バッテリの上面/底面は滑り止め用にラバーコーティングされており、タブレットモード時のグリップとしても機能する

 ただ、バッテリの上面と底面部分にはラバーがコーティングされており、タブレットモードで利用する場合ははみ出したバッテリ部分がグリップとなるため、とても持ちやすい。

セキュリティ面もしっかり

 保存データの流出・盗難といった問題が毎日のように報じられ、ノートPCに対するセキュリティ機能強化の要求も日増しに高まっている。X41 Tabletは、このような要求にも十分に配慮・対応した仕様となっている。

 まず、先ほども触れた指紋センサーによる指紋認証でマシンのロックを解除できるようになっている。また、セキュリティチップ(TPM)を搭載しており、TPM対応アプリケーションを活用することによって、強力なファイルの暗号化を実現したり、内蔵HDDを抜き出して他のマシンに入れ替えても、保存されているデータを取り出せない仕組みを実現できる。

 タブレットモードで利用する場合は、本体を腕で抱えたり手に持って使用することが多くなるために、マシンを落としてしまうといったトラブルの危険性も高まる。しかしX41 Tabletには、加速度センサによってマシンの位置変化を常に監視し、落下などの衝撃の予兆を感知すると自動的にハードディスクのヘッドを退避させる「ハードディスク・アクティブプロテクション・システム」が導入されている。

 もちろん、ThinkPadブランド製品ということもあり、ある程度の衝撃に対する耐性はあらかじめ備えているが、それに加えてハードディスク・アクティブプロテクション・システムを盛り込むことによって、非常に高いレベルでの保存データの安全性を実現しているわけだ。

タブレットPC機能で新たな付加価値を発見

 X41 Tabletは、見た目だけでなくその中身も含め、これまでのコンバーチブルタイプのタブレットPCと比較すると、格段に完成度の高いマシンに仕上がっている。その最大の理由は、“ThinkPad”クオリティをとことんまで追求したその仕様にある。

 過去に存在したコンバーチブルタイプのタブレットPCは、もちろんそれらがトレードオフの関係にあることは十分承知しているが、ノートPCとしてもタブレットPCとしても、やや中途半端な仕様になってしまっている製品が多かった。特にノートPCとして利用するにはスペック面がやや弱く、液晶ディスプレイ部がぐらつくなど、耐久性やユーザビリティの面で不安を感じてしまう要素もあった。

 その中でX41 Tabletは、タブレットPCとしての使い勝手は当然ながら、ユーザビリティ面も含め、ノートPCとしても全く問題なく活用できるクオリティを実現している。また、昨今課題となっているセキュリティ性も高く、常に持ち運ぶマシンとして非常に魅力が高い。

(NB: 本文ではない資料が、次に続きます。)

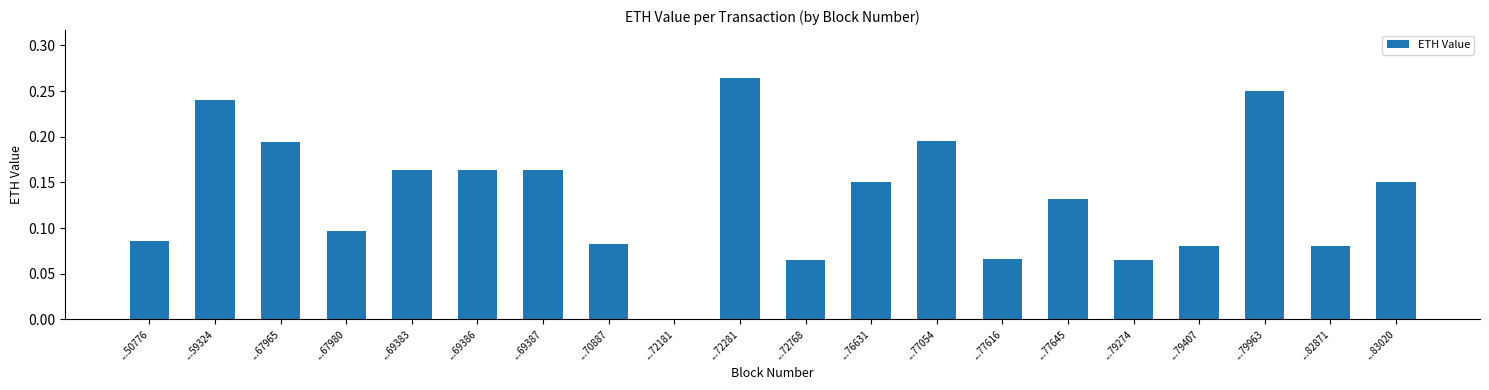

Which has a higher value, ...70887 or ...79963?

...79963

 これまでタブレットPCは、特定用途向けの業務マシンというイメージが強かった。X41 Tabletの主な販売ターゲットも他のThinkPadシリーズと同様に企業ユーザーだが、適用できる業務範囲は、一般的なオフィス使用から特定用途までと幅広い。

 一般ユーザーにとっても、デジカメで撮影した画像のレタッチ作業などで、ペンオペレーションの価値や可能性を発見できるはず。それに加えて、通常のノートPCとしても快適に活用できる。一般ユーザーも含めた幅広いユーザー層にお勧めしたい製品だ。